**Texto de la página:**
Tanto es así que pesa moverse del centro para llegar al mural del fondo, donde todavía hay que acercarse para discernir entre objetos personales, periódicos y las cifras, que hablan por sí solas: 528 bares, 41 iglesias, 6 centros culturales. Más allá de lo anecdótico, en el mismo mural donde está representado un mapa de Acapulco fragmentado, se encuentran también en retazos libros cortados, la Biblia de su madre, postales, periódicos que pretenden ser quemados, enterrados detrás de una gran X que bien podría ser una cruz…

La falsa salida es el camión intervenido, una pieza colateral hecha en colaboración con Natalia Velazco, que realiza su ruta cotidiana por tierra (ruta Base-Caleta) mientras al fondo se muestra un video de Oliver, el chofer, haciendo el mismo recorrido por agua, en un velero.

Como Edipo, el chofer no puede ver el mundo –el mar– y sin embargo es quien mejor lo conoce. Con sus limitaciones y su machismo a cuestas, acompaña a los otros a través del viaje. Si bien apenas se sugiere la violencia que ha vivido el puerto en los últimos tiempos, esta es la figura que protege y guía. Marginado y aislado, recrea en un espacio paralelo –su lugar de trabajo en el que pasa la mayor parte de su vida– su paraíso. Objetos familiares, una silla acapulco y una pieza sonora realizada por Jorge Marrón recuperan la identidad perdida, el orgullo de sentirse acapulqueño.

**Objetivo A:** En el texto sobre Acapulco, ¿con quién se hizo en colaboración el camión intervenido?
**Objetivo B:** Repite literalmente el fragmento del texto sobre Acapulco que va entre "La falsa salida" y "de sentirse acapulqueño.", ambos incluidos.

**Datos registrados:**
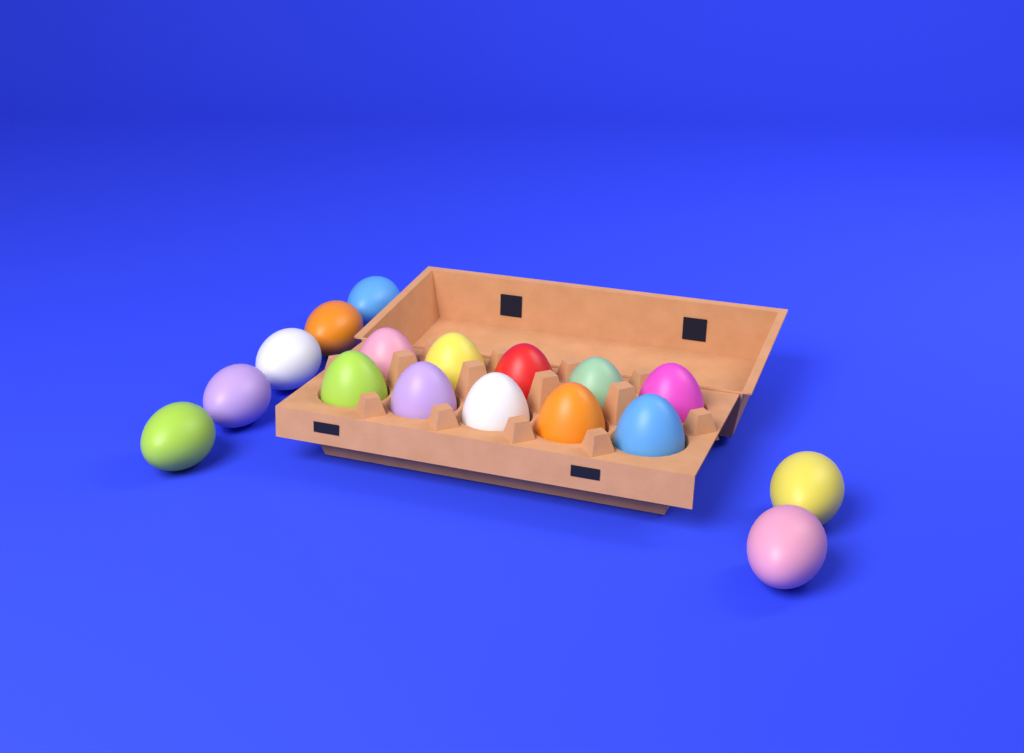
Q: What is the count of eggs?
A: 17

...

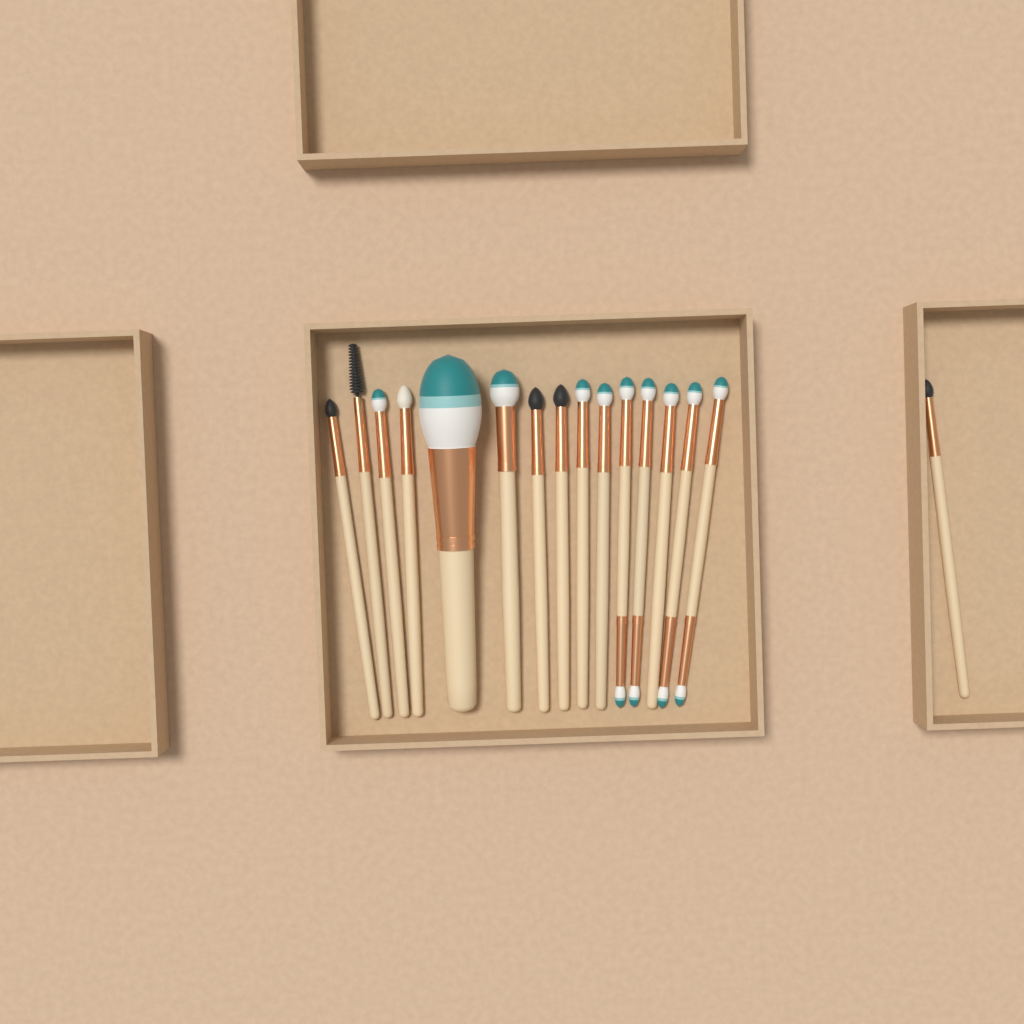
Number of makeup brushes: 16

**Respuesta completa A:** Con Natalia Velazco.

**Respuesta completa B:**
La falsa salida es el camión intervenido, una pieza colateral hecha en colaboración con Natalia Velazco, que realiza su ruta cotidiana por tierra (ruta Base-Caleta) mientras al fondo se muestra un video de Oliver, el chofer, haciendo el mismo recorrido por agua, en un velero.

Como Edipo, el chofer no puede ver el mundo –el mar– y sin embargo es quien mejor lo conoce. Con sus limitaciones y su machismo a cuestas, acompaña a los otros a través del viaje. Si bien apenas se sugiere la violencia que ha vivido el puerto en los últimos tiempos, esta es la figura que protege y guía. Marginado y aislado, recrea en un espacio paralelo –su lugar de trabajo en el que pasa la mayor parte de su vida– su paraíso. Objetos familiares, una silla acapulco y una pieza sonora realizada por Jorge Marrón recuperan la identidad perdida, el orgullo de sentirse acapulqueño.